The jazz-inflected record opens with “Liar,” which features a ukulele measure that carefully repeats itself before loping into the chorus. But what steals the show, time and again, is McElhiney’s voice. She’s always been a force to be reckoned with, but, on this intimate collection of bedroom-ish recordings, her voice calls to mind the sugary-soulfulness of Etta James and the sensuality and lighter-than-air smokiness of Billie Holiday. Those comparisons, by the way, are not made lightly. This is that good.
On “Grandpa’s Song,” she ditches the uke strings all together, and simply coos her smile-inducing lyrics (“Always put pepper on your cantaloupe/Always keep Tabasco on your inside coat”) over a beat of hand-claps recorded lower in the mix. The hand-claps say a lot while playing mostly as a backdrop; there’s an attention to the recording here – the reverb throughout on McElhiney’s vocals is exquisite and pitch-perfect to 70s soul – that’s really surprising, given how uncluttered the EP is in the first place.
“Violet” continues in the shadows of “Liar,” gently strummed acoustics and vocals that dance.
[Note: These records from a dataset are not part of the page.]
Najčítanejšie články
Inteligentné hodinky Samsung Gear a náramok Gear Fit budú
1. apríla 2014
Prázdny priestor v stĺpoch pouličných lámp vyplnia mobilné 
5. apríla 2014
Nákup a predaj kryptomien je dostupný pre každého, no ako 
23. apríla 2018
And closer “Quick Cuttin’ Hands,” from which the review-opening lyric was borrowed, might be the best thing you’ll hear for a long, long time, as McElhiney unfurls a ballad about an iconic woman named Amy. (“She’s the rattler of my boots,” McElhiney coos.) It’s a piece reflecting on romantic longing and the fine lines between love and admiration, and it is imbued with the spirit of contemporary feminism, a woman’s respect for the power of another woman.
The only negative thing you could say about Apricot Trees, which is available on Bandcamp – if you can believe this — for any amount of money you see fit, is that it doesn’t go on for longer than four songs. McElhiney sounds alarmingly comfortable in her own skin on this departure from Failure Machine. If the guys in that band know what’s good for the world of indie music in Reno – and, hopefully, well beyond – they’ll encourage her to cut a full-length LP out of this wonderful cloth. Must-listen material!